Вход/Регистрация
Анатолий Зверев в воспоминаниях современников
вернуться

Коллектив авторов

Шрифт:

ВАДИМ ЕГОРОВ

«Взойдет бессмертное лицо…»

Памяти А. Зверева

В контору — этот, тот — в забой. Четвёртый — речь толкает… А у художника — запой: Профессия такая. Он пьёт весною и зимой, Пьёт осенью и летом, Как это страшно, Боже мой! Как непонятно это… Живет, сивухою разя И матерясь безбожно. Ему без выпивки нельзя, Без остального — можно. Всё ближе роковая мгла. В горниле будней тряски Нет ни подруги, ни угла, Но есть глаза и краски. Когда судьба уносит нас К паденьям и победам, К нему является тот час, Который нам неведом. Он перестанет быть шутом И, не боясь опалы, Он по холсту размажет то, Что под руку попало. Да-да, на холст он нанесёт Табак, зубную пасту, Помаду, пепел, охру — всё, Что под рукой. И баста! Он будет этот горький мёд Месить, как тесто месят. Всё это таинство займёт Минут, наверно, десять. Блеснёт забытое винцо… И среди лиц несметных Взойдёт бессмертное лицо Кого-нибудь из смертных. Года посыплются, как град, Всему землёй одеться, Но не лицу. Оно стократ Переживёт владельца. Ну, что же… Так тому и быть От лета и до лета. А что художник? Будет пить До нового портрета. В чужие биться этажи Нетрезво и недужно… Нельзя так жить! Нельзя так жить! …А может, так и нужно?

ЛАРИСА ПЯТНИЦКАЯ

На Грузинке

Многие дни и часы Анатолий Тимофеевич провёл в подвалах Малой Грузинской, 28. Привлекали его подвалы многолюдностью и возможностью встретить родных, знакомых своих — Плавинского, Пятницкого, Малюченко, Немухина, Калинина, да и мало ли кого ещё Бог приведёт на Грузинку. Опять же — выставки. Анатолий Тимофеевич с юности имел пристрастие к музеям и выставкам. А на Грузинке в ту пору (конец 70-х — начало 80-х) выставок хороших было видимо-невидимо. И народец, кроме самих художников, здесь толкался по большей части не так себе, а родственный, с душой. А Тимофеич любил общаться вообще со всякими людьми, а уж с понятливыми — тем более. Часто присаживался Толя на ступеньках у входной двери — особенно если погода позволяла — и приветственно встречал симпатичные ему личности, а таковых было немало. Приветствия начинались обычно довольно просто: «Хотите, я вас нарисую? Портрет ваш пойдёт в вечность, а мне нужна конечность — наличность в виде килечки и водочки с пивцом — три рубля». Многие обыватели шарахались от простоты слога и души великого художника, но находились и такие, что притормаживали, за что и вознаграждались шедевром по сходной цене.

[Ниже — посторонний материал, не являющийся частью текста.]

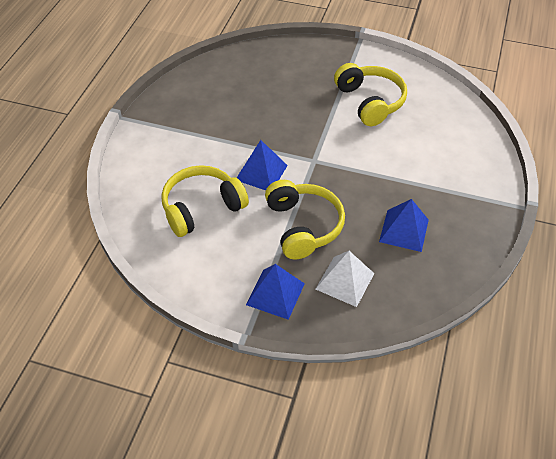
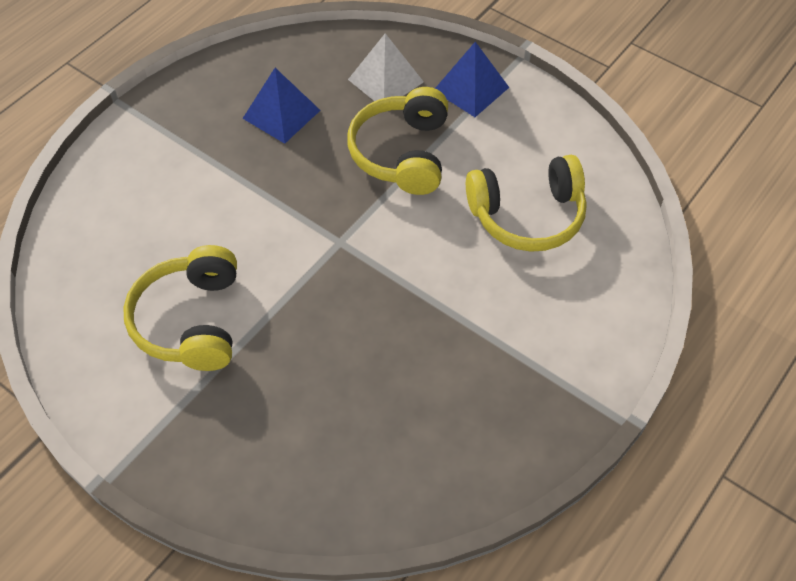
camera: 160 degrees left, 5 degrees up
blue pyramid [237,140,288,190] -> none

Девиц-аппаратчиц, снующих деловито по коридорам власти подвалов, Анатолий Тимофеевич Зверев пытался обучить великому искусству рисования, но, видя их полную неспособность к творчеству, успокаивался тем, что сам рисовал их бесчисленные изображения, беря символическую плату — 20 копеек. Хотелось бы увидеть физиономии всех ныне наживающихся на шедеврах Зверева, или даже на подделках под великое имя, когда слышат серые хищники, какие возможности для спекуляций потеряны ими навсегда!

А Тимофеич щедро раздаривал себя всем, кто хоть на миг притормозит деловую прыть возле него и перемолвится словом, а ещё лучше — за пару-тройку рублей закажет собственное изображение. Многие сотни портретов, исполненных на Грузинке, разошлись по всему свету. Кто-то из обладателей шедевров, поди, и не знает, чем владеет!

Выставки доставляли почти наслаждение Тимофеичу, особенно те, где были в экспозиции его работы. Тогда он становился к стенке со своими картинами и с детским тщеславием позировал всем фотодержателям: для него не было разницы между хорошо упакованными профессионалами-фотомастерами и застенчивыми любителями с дешёвенькими «леечками». Тимофеич любил изящную позу и был на редкость талантливой кинофотомоделью. Улыбки, ужимки, повороты-выверты Анатолия Тимофеевича достойны подражания (если такое возможно!) самыми крупными мировыми кинозвёздами.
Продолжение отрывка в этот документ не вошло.